Erik Moeller a écrit:
Anthere:
Wikielearning might be a solution.
E-learning has the benefit of being a rather framed word at least...
Wikimedia has a history of coming up with confusing names, I'd like one that will be correctly remembered and spelled for a change. Wikielearning? Wikelearning? Wikilearning?
Wikiedu
*naming* should really be one of the *last* issue when thinking
to create a project.
I see it more in the middle, which is where we are with Wikiversity. As you correctly say, the name can delineate what the project will be about, as can a temporary name.
The problem with this project is that it can consist of many individual components, but we cannot tell in advance which ones will be successful and which ones will fail. For example, we may want to *experiment* with the idea of using this framework to publish peer reviewed original research. However, if this fails entirely, we will want to remove this component and carry on regardless. It may very well turn out that we do the best possible job at primary education, and completely suck at tertiary learning -- again, we can choose to then narrow our focus. But imagine a "Wikiversity" which *only* does primary education!
First, thank you for the answer.
If it is a problem that the project is not well defined for now, let's try to define it better rather than choosing an undefined fit-it-all name.
Example : I do not understand well why we should be confusing education and research. While these two are often done by the same people (my husband for example is both a researcher and a teacher), these two fields not only are different but SHOULD be different.
I actually think it is a mistake that these two are done so much by the same people, because it results in researchers focusing a lot on ... research... or academic stuff while teaching. This result is teaching most students things they will never use in everyday life. It might expand their horizon, but teaching is not only about learning how nuclear desintegration occur, but also a lot about practical things such wiring a building, making a metal piece or how much fertilizer should be applied on a field. As long as we confuse teaching and researching, we will get students taught to be researchers, instead of being taught a JOB. I wish that we do not fall in this trap ourselves.
The current proposal at http://meta.wikimedia.org/wiki/Wikiversity (which was originally just a big discussion page before I refactored it) is deliberately open about these goals. I'd like the process of precisely defining the scope to be developed in practice rather than in theory.
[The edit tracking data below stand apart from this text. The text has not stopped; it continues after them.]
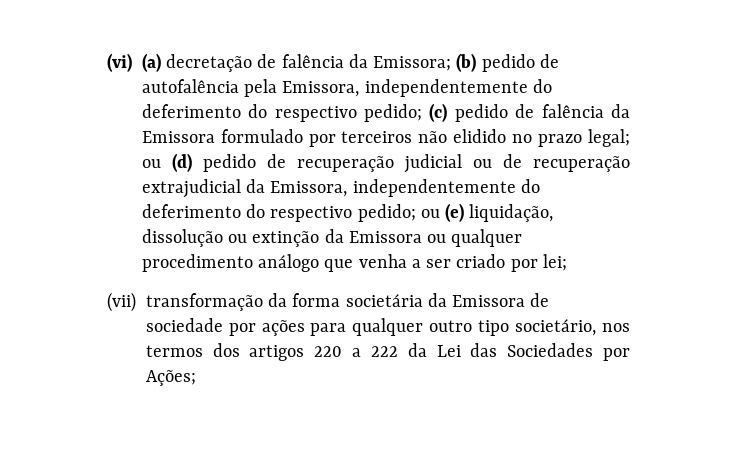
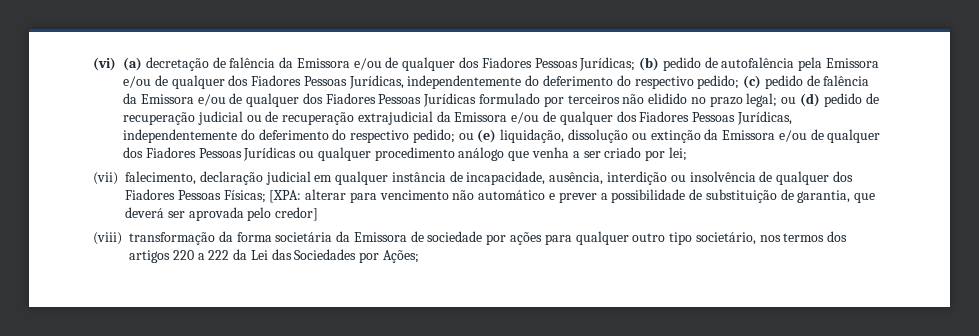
[373,56,452,71] Emissora; -> [296,57,636,71] Emissora e/ou de qualquer dos Fiadores Pessoas Jurídicas;
[282,81,360,97] Emissora, -> [826,58,880,68] [123,75,404,89] Emissora e/ou de qualquer dos Fiadores Pessoas Jurídicas,
(215, 137) none -> [197,93,477,107] e/ou de qualquer dos Fiadores Pessoas Jurídicas
[270,181,348,197] Emissora, -> [454,111,792,125] Emissora e/ou de qualquer dos Fiadores Pessoas Jurídicas,
(422, 237) none -> [778,129,881,143] [123,147,297,161] e/ou de qualquer dos Fiadores Pessoas Jurídicas
(136, 302) none -> [125,171,853,185] [125,189,876,203] [125,207,319,221] [93,232,122,245] falecimento, declaração judicial em qualquer instância de incapacidade, ausência, interdição ou insolvência de qualquer dos Fiadores Pessoas Físicas; [XPA: alterar para vencimento não automático e prever a possibilidade de substituição de garantia, que deverá ser aprovada pelo credor] // (viii)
We are talking about an extremely ambitious project, and it is almost certain that it will not succeed in all its goals. If we call ourselves a "wiki university" already, then we set expectations, we limit the framework, and we make it impossible to backpedal if we disappoint the expectations set in the project, and its name.
That's why, to me, the time to choose the name has come. We need to spend some more time on the definition, certainly, but I see technical evaluation as the next priority.
Erik
I still think defining the "scope" of a project is the first priority, then defining the technical needs the second priority, then giving a name (especially since it already has one) the third and last priority.
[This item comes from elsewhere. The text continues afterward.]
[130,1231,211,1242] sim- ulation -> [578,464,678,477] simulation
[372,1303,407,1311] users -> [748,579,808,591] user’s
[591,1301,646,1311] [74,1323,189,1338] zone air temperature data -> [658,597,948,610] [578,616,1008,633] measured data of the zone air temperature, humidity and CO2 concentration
I am not certain I see very well how it places itself with wikibooks either....
I am embarassed to see you use the term "we" so much, as if your words defined the community, while the person you are interacting with is left outside of the circle.
Note that I do not claim to be part of those who worked on wikiversity since I never did :-) but I wish more of those currently working on the topic, such as the spanish (who are no where mentionned here) participate to the discussion as well.
But even though I never participated to it, I have both a teaching and a researching experience, not counting a child raising experience. And I am confused that we could set a project without more specifications.
I am not sure it is a good idea at all. For all I can see, setting up wikinews with rather little defined guidelines was possibly not such a good idea. Licence is still not decided. Policies on this are fluttery actually and all projects do not seem to follow the same license... I wish we try to be a little bit more consistent this time. At least, we need to know more about what those involved think on the topic...
Last, I rejoin notafish question : why the hurry ? What happened that requires that the project be renamed now ? What is the background of this hurry ? Explain please.